Prima che scoppiasse la guerra, Maria aveva da poco realizzato uno dei suoi sogni nel cassetto.

“Avevo comprato un appartamento, ero molto felice e dopo avrei voluto viaggiare di più. Adesso il mio appartamento è distrutto, ma sto viaggiando, perché non ho più una casa. Ma ora ho paura di avere nuovi sogni. Adesso capisco davvero che le cose materiali, i soldi, gli edifici non hanno alcuna importanza. Tutto ciò che conta sono le persone: la famiglia, gli amici. Possiamo sostituire e ricomprare tutto ciò che è materiale, ma non si può fare lo stesso con i ricordi e gli affetti”.

 

"L'esercito ucraino è la mia generazione"

Maria fa parte di una generazione nata e cresciuta in un Paese indipendente e che da due anni si è trovata in prima linea al fronte.

— Informazioni estratte —
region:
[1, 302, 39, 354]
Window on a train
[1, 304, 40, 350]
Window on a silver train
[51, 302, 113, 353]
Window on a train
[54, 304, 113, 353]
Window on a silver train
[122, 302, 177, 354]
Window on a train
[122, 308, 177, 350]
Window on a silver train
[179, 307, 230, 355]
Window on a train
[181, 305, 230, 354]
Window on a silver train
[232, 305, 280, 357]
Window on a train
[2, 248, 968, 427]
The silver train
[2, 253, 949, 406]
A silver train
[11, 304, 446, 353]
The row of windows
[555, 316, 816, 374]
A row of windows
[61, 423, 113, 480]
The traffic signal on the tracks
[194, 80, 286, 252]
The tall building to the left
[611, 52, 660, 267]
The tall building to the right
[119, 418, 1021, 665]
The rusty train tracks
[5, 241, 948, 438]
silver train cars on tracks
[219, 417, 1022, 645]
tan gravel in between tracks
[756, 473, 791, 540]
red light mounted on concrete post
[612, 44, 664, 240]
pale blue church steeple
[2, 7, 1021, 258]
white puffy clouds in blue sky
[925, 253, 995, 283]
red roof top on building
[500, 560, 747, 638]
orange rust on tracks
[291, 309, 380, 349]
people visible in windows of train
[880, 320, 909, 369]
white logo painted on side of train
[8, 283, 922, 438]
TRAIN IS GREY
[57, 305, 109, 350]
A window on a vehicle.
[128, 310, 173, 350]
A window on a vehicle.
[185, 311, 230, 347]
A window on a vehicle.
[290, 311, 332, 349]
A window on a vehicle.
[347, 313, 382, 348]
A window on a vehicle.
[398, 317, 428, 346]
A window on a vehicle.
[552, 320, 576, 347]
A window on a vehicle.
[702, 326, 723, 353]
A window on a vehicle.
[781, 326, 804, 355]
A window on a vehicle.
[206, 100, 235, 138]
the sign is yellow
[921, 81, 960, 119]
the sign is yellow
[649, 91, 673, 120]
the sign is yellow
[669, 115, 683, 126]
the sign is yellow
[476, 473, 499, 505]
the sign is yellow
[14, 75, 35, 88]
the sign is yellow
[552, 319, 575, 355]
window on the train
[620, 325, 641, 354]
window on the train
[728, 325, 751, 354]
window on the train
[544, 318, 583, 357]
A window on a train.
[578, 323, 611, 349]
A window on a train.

— Elenco dei compiti —
a) Elenca le cose che, secondo Maria nel testo su di lei, non hanno alcuna importanza.
b) Nel testo su Maria, che cosa aveva comprato Maria prima che scoppiasse la guerra?
c) Prosegui il testo su Maria e la sua generazione partendo dall'ultima frase.

— Soluzioni —
a) Le cose materiali, i soldi, gli edifici.

b) Un appartamento.

c)
L'esercito ucraino è la mia generazione e loro stanno combattendo. Stiamo combattendo contro il nemico. E l'Ucraina sta lottando contro la Russia. Ma sono secoli che c'è questa lotta. Sono secoli che vogliono distruggerci. E adesso che siamo un Paese indipendente, più grande è il nostro obiettivo, più loro vogliono distruggerci. Ma noi dobbiamo vincere e fermarli, perché ormai sono troppi anni che va avanti questa storia e dobbiamo fermarla. La scorsa settimana cinque miei colleghi si sono arruolati nell'esercito ucraino dopo aver sentito l’ultimo appello del presidente Zelensky in cui invitava alle armi”.